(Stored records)
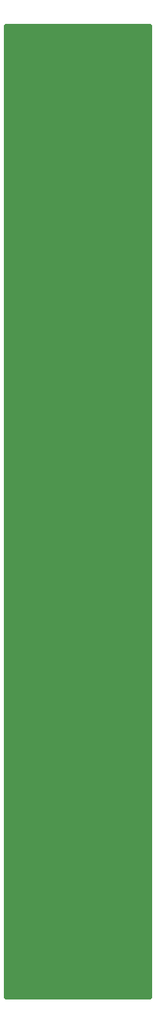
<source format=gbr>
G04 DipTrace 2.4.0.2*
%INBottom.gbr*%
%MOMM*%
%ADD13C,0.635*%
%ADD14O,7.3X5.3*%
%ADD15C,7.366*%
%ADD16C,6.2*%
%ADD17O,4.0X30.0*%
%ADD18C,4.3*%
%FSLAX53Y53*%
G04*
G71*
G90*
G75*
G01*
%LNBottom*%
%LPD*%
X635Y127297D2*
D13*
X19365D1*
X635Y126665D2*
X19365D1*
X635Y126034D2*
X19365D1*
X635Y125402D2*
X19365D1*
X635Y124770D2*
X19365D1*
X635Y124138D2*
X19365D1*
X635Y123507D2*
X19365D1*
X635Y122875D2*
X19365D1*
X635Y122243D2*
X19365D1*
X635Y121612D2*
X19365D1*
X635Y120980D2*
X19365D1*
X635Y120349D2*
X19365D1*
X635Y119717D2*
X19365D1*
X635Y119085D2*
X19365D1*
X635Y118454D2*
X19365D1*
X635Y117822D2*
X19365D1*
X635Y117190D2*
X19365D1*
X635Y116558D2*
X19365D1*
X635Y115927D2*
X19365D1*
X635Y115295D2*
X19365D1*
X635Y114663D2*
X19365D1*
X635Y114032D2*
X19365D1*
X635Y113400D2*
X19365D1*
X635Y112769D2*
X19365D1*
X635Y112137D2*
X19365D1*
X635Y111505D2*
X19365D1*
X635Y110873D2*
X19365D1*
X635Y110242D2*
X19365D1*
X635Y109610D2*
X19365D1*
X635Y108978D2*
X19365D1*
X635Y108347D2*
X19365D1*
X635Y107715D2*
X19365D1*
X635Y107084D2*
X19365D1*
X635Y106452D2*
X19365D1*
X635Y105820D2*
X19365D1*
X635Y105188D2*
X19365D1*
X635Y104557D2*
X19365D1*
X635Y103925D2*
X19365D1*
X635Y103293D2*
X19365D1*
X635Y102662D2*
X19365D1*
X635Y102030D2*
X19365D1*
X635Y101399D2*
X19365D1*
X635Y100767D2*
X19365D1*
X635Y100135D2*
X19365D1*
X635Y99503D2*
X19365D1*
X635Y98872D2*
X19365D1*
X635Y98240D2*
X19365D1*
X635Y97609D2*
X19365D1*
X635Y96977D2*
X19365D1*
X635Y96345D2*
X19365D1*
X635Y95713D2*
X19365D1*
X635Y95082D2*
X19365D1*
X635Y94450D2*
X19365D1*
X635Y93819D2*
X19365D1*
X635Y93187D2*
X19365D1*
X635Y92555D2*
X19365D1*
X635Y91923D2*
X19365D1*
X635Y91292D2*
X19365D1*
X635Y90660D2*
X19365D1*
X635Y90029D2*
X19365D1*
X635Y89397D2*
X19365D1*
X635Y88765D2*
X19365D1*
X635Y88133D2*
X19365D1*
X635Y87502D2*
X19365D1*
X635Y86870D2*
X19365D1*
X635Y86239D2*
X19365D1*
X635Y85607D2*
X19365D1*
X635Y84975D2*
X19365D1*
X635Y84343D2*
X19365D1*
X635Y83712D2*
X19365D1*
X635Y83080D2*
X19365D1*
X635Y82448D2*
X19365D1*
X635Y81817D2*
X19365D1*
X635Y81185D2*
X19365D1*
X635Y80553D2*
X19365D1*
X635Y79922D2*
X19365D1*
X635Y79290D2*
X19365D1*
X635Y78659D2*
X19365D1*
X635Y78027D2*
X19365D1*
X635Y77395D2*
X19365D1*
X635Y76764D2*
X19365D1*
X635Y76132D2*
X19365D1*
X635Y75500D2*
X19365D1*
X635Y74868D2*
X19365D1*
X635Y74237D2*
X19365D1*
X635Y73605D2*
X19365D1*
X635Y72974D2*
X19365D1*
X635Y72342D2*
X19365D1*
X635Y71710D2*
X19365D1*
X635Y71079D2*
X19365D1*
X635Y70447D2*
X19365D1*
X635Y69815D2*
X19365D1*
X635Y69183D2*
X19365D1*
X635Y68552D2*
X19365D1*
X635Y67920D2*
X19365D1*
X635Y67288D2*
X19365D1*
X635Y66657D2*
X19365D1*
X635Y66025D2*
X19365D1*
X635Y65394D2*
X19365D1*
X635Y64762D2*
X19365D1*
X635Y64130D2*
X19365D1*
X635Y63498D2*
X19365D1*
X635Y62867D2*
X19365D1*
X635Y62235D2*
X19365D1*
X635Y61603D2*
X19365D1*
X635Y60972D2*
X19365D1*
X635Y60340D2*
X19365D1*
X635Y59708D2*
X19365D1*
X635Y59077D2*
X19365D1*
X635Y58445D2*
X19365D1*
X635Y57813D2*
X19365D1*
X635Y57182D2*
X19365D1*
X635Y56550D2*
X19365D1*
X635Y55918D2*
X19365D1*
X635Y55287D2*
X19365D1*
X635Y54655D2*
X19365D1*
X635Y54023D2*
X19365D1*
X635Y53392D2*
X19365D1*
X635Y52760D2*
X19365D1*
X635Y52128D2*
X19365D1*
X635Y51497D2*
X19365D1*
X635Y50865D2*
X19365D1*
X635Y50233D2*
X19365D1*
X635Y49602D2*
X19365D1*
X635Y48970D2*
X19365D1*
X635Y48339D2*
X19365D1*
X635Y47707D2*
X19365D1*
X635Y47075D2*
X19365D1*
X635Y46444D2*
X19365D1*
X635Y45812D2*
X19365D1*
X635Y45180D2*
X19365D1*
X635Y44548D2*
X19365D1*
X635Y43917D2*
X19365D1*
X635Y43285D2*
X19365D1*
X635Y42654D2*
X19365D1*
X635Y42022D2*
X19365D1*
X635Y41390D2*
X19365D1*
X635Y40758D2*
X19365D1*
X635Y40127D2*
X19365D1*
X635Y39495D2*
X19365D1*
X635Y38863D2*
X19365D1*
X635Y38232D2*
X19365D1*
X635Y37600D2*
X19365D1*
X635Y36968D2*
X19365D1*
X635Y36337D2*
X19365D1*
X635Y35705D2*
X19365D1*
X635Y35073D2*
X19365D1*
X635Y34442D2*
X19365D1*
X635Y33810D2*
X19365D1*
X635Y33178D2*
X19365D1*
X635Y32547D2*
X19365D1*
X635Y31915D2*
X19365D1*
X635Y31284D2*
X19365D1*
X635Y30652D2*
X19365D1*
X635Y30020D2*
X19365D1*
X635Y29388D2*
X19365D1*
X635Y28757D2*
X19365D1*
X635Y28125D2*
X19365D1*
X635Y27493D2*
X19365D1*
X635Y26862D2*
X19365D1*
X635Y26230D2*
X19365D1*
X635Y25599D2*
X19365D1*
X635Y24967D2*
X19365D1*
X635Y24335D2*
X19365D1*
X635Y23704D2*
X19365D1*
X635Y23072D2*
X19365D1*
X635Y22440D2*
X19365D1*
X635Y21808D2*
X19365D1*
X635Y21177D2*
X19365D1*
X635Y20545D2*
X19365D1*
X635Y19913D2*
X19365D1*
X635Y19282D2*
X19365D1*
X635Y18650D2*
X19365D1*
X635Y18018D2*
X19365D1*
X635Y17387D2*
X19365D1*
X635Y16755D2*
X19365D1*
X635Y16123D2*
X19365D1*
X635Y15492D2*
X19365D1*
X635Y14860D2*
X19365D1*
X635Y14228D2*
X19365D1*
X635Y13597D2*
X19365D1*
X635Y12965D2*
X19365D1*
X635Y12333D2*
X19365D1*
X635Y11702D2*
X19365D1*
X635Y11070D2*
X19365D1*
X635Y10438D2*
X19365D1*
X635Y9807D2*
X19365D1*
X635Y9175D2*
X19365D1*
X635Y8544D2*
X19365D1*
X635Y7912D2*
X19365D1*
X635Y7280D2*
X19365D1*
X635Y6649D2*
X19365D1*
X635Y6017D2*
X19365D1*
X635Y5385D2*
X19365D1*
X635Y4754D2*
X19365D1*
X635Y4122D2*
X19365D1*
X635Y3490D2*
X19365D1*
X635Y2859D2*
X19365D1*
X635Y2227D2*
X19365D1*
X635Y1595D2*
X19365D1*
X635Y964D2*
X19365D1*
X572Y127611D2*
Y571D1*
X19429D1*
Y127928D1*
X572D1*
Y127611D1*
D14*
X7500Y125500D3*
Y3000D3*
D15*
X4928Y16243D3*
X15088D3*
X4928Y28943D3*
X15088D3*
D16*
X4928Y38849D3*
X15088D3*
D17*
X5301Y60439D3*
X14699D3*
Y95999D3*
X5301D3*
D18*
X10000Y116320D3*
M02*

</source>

ACTION ITEM:
Retype the portion of the data above that starts on the line with "X635Y67288D2*" and finishes on the line with "X635Y54655D2*", including both of those lines.

TASK OUTPUT:
X635Y67288D2*
X19365D1*
X635Y66657D2*
X19365D1*
X635Y66025D2*
X19365D1*
X635Y65394D2*
X19365D1*
X635Y64762D2*
X19365D1*
X635Y64130D2*
X19365D1*
X635Y63498D2*
X19365D1*
X635Y62867D2*
X19365D1*
X635Y62235D2*
X19365D1*
X635Y61603D2*
X19365D1*
X635Y60972D2*
X19365D1*
X635Y60340D2*
X19365D1*
X635Y59708D2*
X19365D1*
X635Y59077D2*
X19365D1*
X635Y58445D2*
X19365D1*
X635Y57813D2*
X19365D1*
X635Y57182D2*
X19365D1*
X635Y56550D2*
X19365D1*
X635Y55918D2*
X19365D1*
X635Y55287D2*
X19365D1*
X635Y54655D2*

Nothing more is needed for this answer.